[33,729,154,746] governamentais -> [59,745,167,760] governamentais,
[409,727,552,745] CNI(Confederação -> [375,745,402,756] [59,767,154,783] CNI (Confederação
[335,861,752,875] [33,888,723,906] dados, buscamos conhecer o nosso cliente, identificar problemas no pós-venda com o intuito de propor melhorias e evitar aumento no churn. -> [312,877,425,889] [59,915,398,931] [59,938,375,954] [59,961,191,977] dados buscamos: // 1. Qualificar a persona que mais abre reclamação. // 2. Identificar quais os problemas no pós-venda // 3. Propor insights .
────────────────────────────────────────
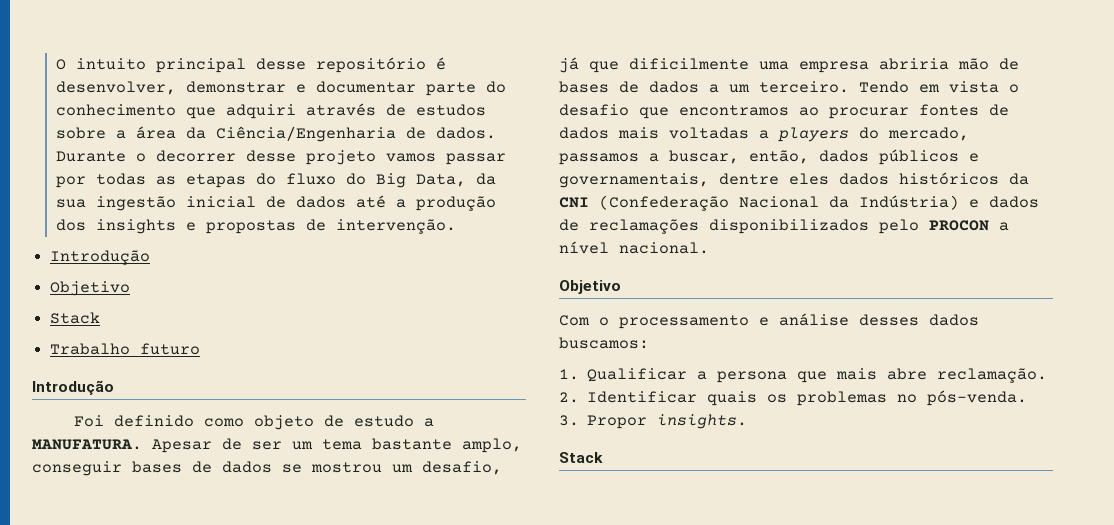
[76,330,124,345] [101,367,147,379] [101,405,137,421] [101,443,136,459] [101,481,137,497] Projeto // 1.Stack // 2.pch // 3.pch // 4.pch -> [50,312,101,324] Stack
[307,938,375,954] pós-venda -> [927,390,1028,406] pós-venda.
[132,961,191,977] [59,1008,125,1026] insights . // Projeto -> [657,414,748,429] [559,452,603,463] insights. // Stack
────────────────────────────────────────
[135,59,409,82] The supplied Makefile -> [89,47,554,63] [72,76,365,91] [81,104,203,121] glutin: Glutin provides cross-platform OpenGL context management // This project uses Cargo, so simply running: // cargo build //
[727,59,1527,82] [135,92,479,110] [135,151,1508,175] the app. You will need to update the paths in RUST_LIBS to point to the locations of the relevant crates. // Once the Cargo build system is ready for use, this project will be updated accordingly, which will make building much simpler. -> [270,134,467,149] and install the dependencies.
────────────────────────────────────────
Assignment: Look above for the line containing "[33,729,154,746] governamentais ->". Output from there through the line containing "[335,861,752,875] [33,888,723,906] dados, buscamos", exactly and inclusively.

Answer for the task:
[33,729,154,746] governamentais -> [59,745,167,760] governamentais,
[409,727,552,745] CNI(Confederação -> [375,745,402,756] [59,767,154,783] CNI (Confederação
[335,861,752,875] [33,888,723,906] dados, buscamos conhecer o nosso cliente, identificar problemas no pós-venda com o intuito de propor melhorias e evitar aumento no churn. -> [312,877,425,889] [59,915,398,931] [59,938,375,954] [59,961,191,977] dados buscamos: // 1. Qualificar a persona que mais abre reclamação. // 2. Identificar quais os problemas no pós-venda // 3. Propor insights .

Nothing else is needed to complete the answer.